Explains director Kaushik Sen, “Compared to earlier generations, I think today’s children are much more lonely. Competitive environments teach them to be self-centred. Many of them don’t have siblings and often their only playmates are computer games. If their parents enrol them in extra-curricular activities, it is frequently to learn to play an instrument — like the sitar — which is a solitary activity. Theatre, on the other hand, is a group activity, which enables a child to develop his skills of working in a team. As theatre people it is our responsibility to try and alleviate the problem of alienation faced by children today.”

Sen too holds regular theatre workshops for children — every Saturday at South Point School — and says “it is not only a successful venture in terms of interest and enthusiasm (currently 115 children are enrolled there), but it is proving to be highly therapeutic.” He mentions a girl who was admitted to the training programme by her parents who considered the child to be “abnormally reticent”. After a few sessions, which included developing communication skills, “she has become quite social,” says Sen.

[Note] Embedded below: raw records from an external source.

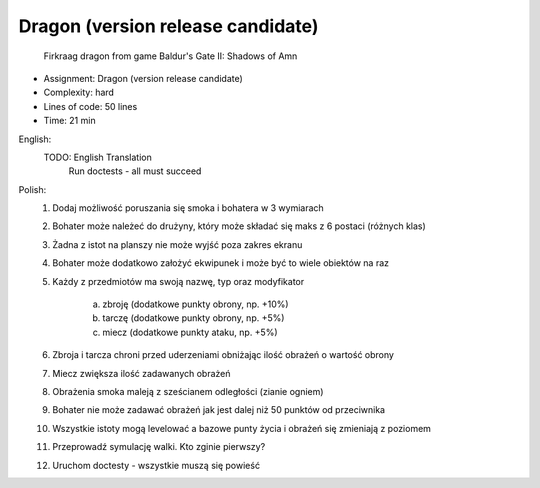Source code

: Dragon (version release candidate)
==================================

.. figure:: img/dragon.gif

    Firkraag dragon from game Baldur's Gate II: Shadows of Amn

* Assignment: Dragon (version release candidate)
* Complexity: hard
* Lines of code: 50 lines
* Time: 21 min

English:
    TODO: English Translation
          Run doctests - all must succeed

Polish:
    1. Dodaj możliwość poruszania się smoka i bohatera w 3 wymiarach
    2. Bohater może należeć do drużyny, który może składać się maks z 6 postaci (różnych klas)
    3. Żadna z istot na planszy nie może wyjść poza zakres ekranu
    4. Bohater może dodatkowo założyć ekwipunek i może być to wiele obiektów na raz
    5. Każdy z przedmiotów ma swoją nazwę, typ oraz modyfikator

        a. zbroję (dodatkowe punkty obrony, np. +10%)
        b. tarczę (dodatkowe punkty obrony, np. +5%)
        c. miecz (dodatkowe punkty ataku, np. +5%)

    6. Zbroja i tarcza chroni przed uderzeniami obniżając ilość obrażeń o wartość obrony
    7. Miecz zwiększa ilość zadawanych obrażeń
    8. Obrażenia smoka maleją z sześcianem odległości (zianie ogniem)
    9. Bohater nie może zadawać obrażeń jak jest dalej niż 50 punktów od przeciwnika
    10. Wszystkie istoty mogą levelować a bazowe punty życia i obrażeń się zmieniają z poziomem
    11. Przeprowadź symulację walki. Kto zginie pierwszy?
    12. Uruchom doctesty - wszystkie muszą się powieść

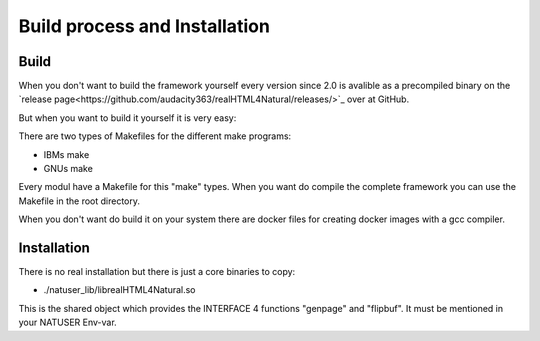 Build process and Installation
===============================

Build
^^^^^
When you don't want to build the framework yourself every version since 2.0 is avalible as a precompiled binary on the `release page<https://github.com/audacity363/realHTML4Natural/releases/>`_ over at GitHub.

But when you want to build it yourself it is very easy:

There are two types of Makefiles for the different make programs: 

- IBMs make
- GNUs make

Every modul have a Makefile for this "make" types. When you want do compile the complete framework you can use the Makefile in the root directory.

When you don't want do build it on your system there are docker files for creating docker images with a gcc compiler.


Installation
^^^^^^^^^^^^

There is no real installation but there is just a core binaries to copy:

- ./natuser_lib/librealHTML4Natural.so

This is the shared object which provides the INTERFACE 4 functions "genpage" and "flipbuf". It must be mentioned in your NATUSER Env-var. 
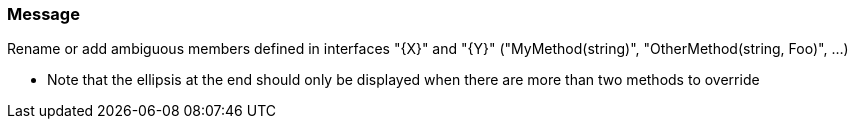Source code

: === Message

Rename or add ambiguous members defined in interfaces "{X}" and "{Y}" ("MyMethod(string)", "OtherMethod(string, Foo)", …)


** Note that the ellipsis at the end should only be displayed when there are more than two methods to override

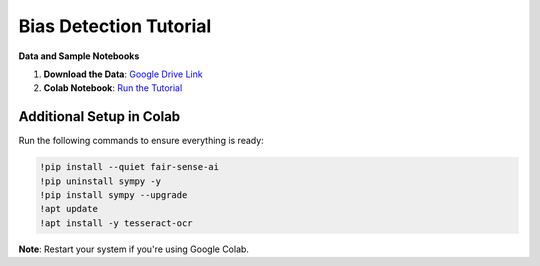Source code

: Bias Detection Tutorial
=======================

**Data and Sample Notebooks**

1. **Download the Data**:  
   `Google Drive Link <https://drive.google.com/drive/folders/1_D7lTz-TC6yhV7xsZIDzk-tJvl4TAwyi?usp=sharing>`_

2. **Colab Notebook**:  
   `Run the Tutorial <https://colab.research.google.com/drive/1en8JtZTAIa5MuV5OZWYNteYl95Ql9xy7?usp=sharing>`_

Additional Setup in Colab
----------------------------

Run the following commands to ensure everything is ready:

.. code-block:: bash

   !pip install --quiet fair-sense-ai
   !pip uninstall sympy -y
   !pip install sympy --upgrade
   !apt update
   !apt install -y tesseract-ocr

**Note**: Restart your system if you're using Google Colab.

Not that children’s theatre didn’t exist before. On the contrary, it was an integral part of the celebrated theatre tradition of Bengal, with production houses digging into the rich treasure of Bengali children’s literature for inspiration. There have been individual efforts of groups such as Pinaki Guha’s Chetla Krishi Sangsad, which according to Kaushik Sen “should be recognised for their continued endeavour to keep alive children’s stories through theatre”. Annual children’s festivals have been organised by myriad groups such as Indian Mime Theatre and puppet shows of Children’s Little Theatre have entertained generations of young Calcuttans.

But as a veteran theatre critic points out, “Currently there is a renewed interest in children’s theatre with a sizeable number of groups trying to usher in a sort of revival after a relative lull in the genre.”

And as the curtains go up on these, there may just be fewer falls from the cliffs beyond the fields of rye.